Petunia has been sleeping until about 6 or 6:30 a.m. Pumpkin bounds out of bed at about the same time most days. I leave for work at 7:45 a.m. on good days, 8 a.m. on the majority of days. The time between waking up and leaving for work is a whirlwind of activity, during which two adults try to get themselves and a toddler ready for the day. Petunia nurses a couple of times and produces a few dirty diapers, but mostly just sits in her bouncy chair and watches the chaos swirl around her. Petunia currently stays at home during the day*- she was with Hubby on my work days in January, and is with my parents for the month of February now that Hubby and I are both back at work full time. I leave work at 4:30 p.m. and drive to day care to pick Pumpkin up. We get home between 5:15 and 5:30. I have time to nurse Petunia, but then I need to start dinner, and by the time we're finished with dinner, Petunia is heading for bed. She goes to sleep between 6:30 and 7:00 most nights, sometimes staying awake until 7:30 if her afternoon nap ran late.

Tonight, she fell asleep not long after 6:30. I had just nursed her, and she was well and truly out. But I didn't put her down right away. I wanted just a few more minutes holding my sweet baby.

Of course, today was the first Monday I've worked since Petunia was born. I'll get used to our new routine. We still have weekends, but those are really pretty chaotic, too, since we also have a toddler to entertain. I genuinely like working, but I'm still a bit wistful about the sudden decrease in baby snuggling time. I keep reminding myself that (1) I would be a lousy stay at home mom and (2) even if I were a stay at home mom, I wouldn't get that much baby snuggle time- see the comment above about entertaining a toddler.

So really, the problem isn't that I work.

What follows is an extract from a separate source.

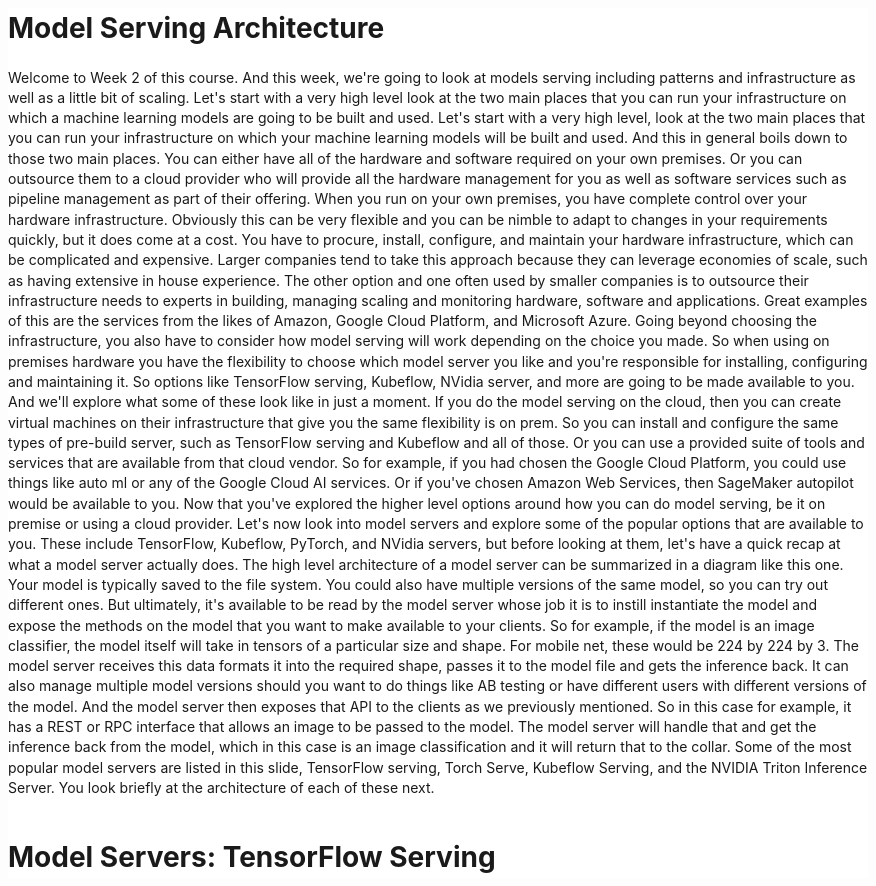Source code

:# Model Serving Architecture
Welcome to Week 2 of this course. And this week, we're going to look at models serving including patterns and infrastructure as well as a little bit of scaling. Let's start with a very high level look at the two main places that you can run your infrastructure on which a machine learning models are going to be built and used. Let's start with a very high level, look at the two main places that you can run your infrastructure on which your machine learning models will be built and used. And this in general boils down to those two main places. You can either have all of the hardware and software required on your own premises. Or you can outsource them to a cloud provider who will provide all the hardware management for you as well as software services such as pipeline management as part of their offering. When you run on your own premises, you have complete control over your hardware infrastructure. Obviously this can be very flexible and you can be nimble to adapt to changes in your requirements quickly, but it does come at a cost. You have to procure, install, configure, and maintain your hardware infrastructure, which can be complicated and expensive. Larger companies tend to take this approach because they can leverage economies of scale, such as having extensive in house experience. The other option and one often used by smaller companies is to outsource their infrastructure needs to experts in building, managing scaling and monitoring hardware, software and applications. Great examples of this are the services from the likes of Amazon, Google Cloud Platform, and Microsoft Azure. Going beyond choosing the infrastructure, you also have to consider how model serving will work depending on the choice you made. So when using on premises hardware you have the flexibility to choose which model server you like and you're responsible for installing, configuring and maintaining it. So options like TensorFlow serving, Kubeflow, NVidia server, and more are going to be made available to you. And we'll explore what some of these look like in just a moment. If you do the model serving on the cloud, then you can create virtual machines on their infrastructure that give you the same flexibility is on prem. So you can install and configure the same types of pre-build server, such as TensorFlow serving and Kubeflow and all of those. Or you can use a provided suite of tools and services that are available from that cloud vendor. So for example, if you had chosen the Google Cloud Platform, you could use things like auto ml or any of the Google Cloud AI services. Or if you've chosen Amazon Web Services, then SageMaker autopilot would be available to you. Now that you've explored the higher level options around how you can do model serving, be it on premise or using a cloud provider. Let's now look into model servers and explore some of the popular options that are available to you. These include TensorFlow, Kubeflow, PyTorch, and NVidia servers, but before looking at them, let's have a quick recap at what a model server actually does. The high level architecture of a model server can be summarized in a diagram like this one. Your model is typically saved to the file system. You could also have multiple versions of the same model, so you can try out different ones. But ultimately, it's available to be read by the model server whose job it is to instill instantiate the model and expose the methods on the model that you want to make available to your clients. So for example, if the model is an image classifier, the model itself will take in tensors of a particular size and shape. For mobile net, these would be 224 by 224 by 3. The model server receives this data formats it into the required shape, passes it to the model file and gets the inference back. It can also manage multiple model versions should you want to do things like AB testing or have different users with different versions of the model. And the model server then exposes that API to the clients as we previously mentioned. So in this case for example, it has a REST or RPC interface that allows an image to be passed to the model. The model server will handle that and get the inference back from the model, which in this case is an image classification and it will return that to the collar. Some of the most popular model servers are listed in this slide, TensorFlow serving, Torch Serve, Kubeflow Serving, and the NVIDIA Triton Inference Server. You look briefly at the architecture of each of these next.

# Model Servers: TensorFlow Serving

It is that Petunia is my second baby, and the first baby is now an intense, funny little toddler, while Petunia is a very easy-going, smiley baby. I think it will all work out, though. Petunia does stick up for herself and demand our attention sometimes. She often fusses when she's in her swing at dinnertime. If one of us picks her up and holds her on our lap, she calms right down, even before Pumpkin starts pulling funny faces and making funny noises to try to elicit a laugh. I think Petunia just wants to be part of the family dinner. I can't begrudge her that, even if it means that I scarf down my meal, and/or eat it one handed, while balancing Petunia on my lap. In fact, I think family dinner may become a favorite time of day.

*The experienced day care parents are now nodding knowingly and observing to themselves that all of this will change when Petunia starts day care. They are right. She'll probably nap in the car on the way home from day care, and move her bedtime later. I may be the only working parent in history to actually think this will be a good thing.